====== Supplied data ======

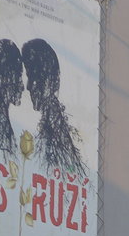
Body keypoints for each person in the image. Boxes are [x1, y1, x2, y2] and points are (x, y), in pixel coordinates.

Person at [21, 38, 86, 177]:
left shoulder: (52, 123)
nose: (28, 86)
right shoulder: (52, 119)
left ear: (48, 78)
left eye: (32, 76)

======

Reproduce the whole of the data, word for word, and omit its pictures.

**Completed task**
Body keypoints for each person in the image. Boxes are [x1, y1, x2, y2] and points are (x, y), in pixel coordinates.

Person at [21, 38, 86, 177]:
left shoulder: (52, 123)
nose: (28, 86)
right shoulder: (52, 119)
left ear: (48, 78)
left eye: (32, 76)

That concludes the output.